Solved – Building Cox Proportional Hazards Models and Getting Accurate Confidence Intervals

cox-modelfeature selectionmodel selectionregression-strategiessurvival

I have 4000 data records of survival data and 100 potential predictors/variables. My aim is to obtain the most important variables describing this data.
Since complete data records are needed I excluded

  • all variables with more than 20% of missing values
  • all Variables with high VIF values (>10) to avoid collinearity
  • all variables that did not converge in a single Cox-analysis

Variables that did not correspond to the proportional hazard criterion, I tried to transform into a more normally distributed form, since I was told that in this way it is more likely the prop. hazard criterion is fulfilled. As you can see in the table further down, the model includes a variable log(F), which is such a transformed variable. After the transformation my checking function cox.zph did not "complain" about this variable anymore.

To reduce the number of Variables from the remaining 70 to the most important ones, I applied stepwise BIC selection for my cox regression using coxph.
As can be seen below the variables E and log(F) are highly significant, but especially the variable E has a very large confidence interval making me wonder how such a variable can be still significant for the model.
enter image description here

I was made aware of the fact that the stepwise selection I performed might have had a negative effect on the confidence intervals, although I am not sure how the relation here is, since I could have had selected these 6 variables from the very beginning.

I am trying my best to understand the mathematical foundations of proper model construction, but now I am stuck.

What would be a proper strategy to melt down the 70 variables to the most important ones for/in the final cox model?

I read that variable selection is always problematic, but I cannot run a full model (with all variables) due to missing values and me fearing overfitting.

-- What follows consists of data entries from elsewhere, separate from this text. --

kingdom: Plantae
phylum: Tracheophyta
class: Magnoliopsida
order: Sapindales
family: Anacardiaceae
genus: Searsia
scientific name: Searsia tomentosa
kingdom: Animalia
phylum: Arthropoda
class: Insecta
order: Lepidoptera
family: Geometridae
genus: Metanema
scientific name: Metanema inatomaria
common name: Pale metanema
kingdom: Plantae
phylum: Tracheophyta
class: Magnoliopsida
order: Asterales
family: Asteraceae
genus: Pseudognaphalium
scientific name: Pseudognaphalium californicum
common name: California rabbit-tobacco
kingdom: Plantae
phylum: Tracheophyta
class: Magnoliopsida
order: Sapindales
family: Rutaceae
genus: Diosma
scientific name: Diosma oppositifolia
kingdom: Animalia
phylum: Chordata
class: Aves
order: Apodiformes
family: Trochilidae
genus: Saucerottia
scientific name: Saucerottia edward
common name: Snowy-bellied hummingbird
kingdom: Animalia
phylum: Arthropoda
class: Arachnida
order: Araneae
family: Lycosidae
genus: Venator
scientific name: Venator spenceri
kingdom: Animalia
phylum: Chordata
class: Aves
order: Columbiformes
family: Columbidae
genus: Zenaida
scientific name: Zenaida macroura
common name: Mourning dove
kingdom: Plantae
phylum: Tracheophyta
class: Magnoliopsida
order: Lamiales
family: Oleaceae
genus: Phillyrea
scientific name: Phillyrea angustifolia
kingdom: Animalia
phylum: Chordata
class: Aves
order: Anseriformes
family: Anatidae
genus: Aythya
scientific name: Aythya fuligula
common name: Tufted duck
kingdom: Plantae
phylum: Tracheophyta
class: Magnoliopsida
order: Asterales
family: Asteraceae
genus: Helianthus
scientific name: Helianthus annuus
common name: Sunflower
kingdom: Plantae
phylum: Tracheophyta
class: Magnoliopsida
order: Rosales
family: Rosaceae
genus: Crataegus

I hope I was able to formulate my problem in an understandable way and am thankful for any advice.

Thanks in advance!
Mark

Best Answer

My book Regression Modeling Strategies, 2nd Edition has detailed strategies and case studies for model building and validation. Detailed course notes going along with the book may be found at http://biostat.mc.vanderbilt.edu/RmS#Materials

Your original strategy creates several difficulties including

  1. Removal of predictors that have missing values as opposed to using multiple imputation
  2. Usage of stepwise variable selection which ruins confidence intervals even more than it ruins point estimates (regression coefficients)
  3. Conflating predictor transformation with predictor $\times$ time interaction (non-proportional hazards) and assuming that the distribution of predictors has something to do with the quality of their fit in the model (including being related to proportional hazards being satisfied).
  4. Arbitrary removal of co-linear predictors instead of getting better predictions by pre-combining co-linear predictors using methods such as principal components
  5. Assuming that the only transformations of predictors that fit the data are the identity and log transformations
  6. Using log transformations as opposed to more general and better fitting regression splines (which also allow zeros and negative values in predictors)
  7. Having far too many separate candidate variables for fitting a full model or for using stepwise variable selection without penalization. You didn't state a key number which is the number of events. You need about 15 events per candidate predictor for a model to be reliable.
  8. Univariate analysis should not be used to select variables for modeling. This results in huge biases and inefficiencies.

Stepwise variable selection, whether based on $R^2$, AIC, BIC, $P$-values, $C_p$ is not a valid solution to your problem unless you incorporate shrinkage while doing variable selection (and that would only solve $\frac{1}{4}$ of the problem anyway.

As you reformulate the approach without doing variable selection or deletion of sometimes-missing predictors, consider making data reduction and multiple imputation key components of your strategy. Data reduction reduces the dimensionality of the predictor space in a way that is masked to the dependent variable. Therefore it does not create biases or multiplicity problems that work in your favor. Variable clustering and redundancy analysis are two forms of data reduction that I cover in my book and course notes.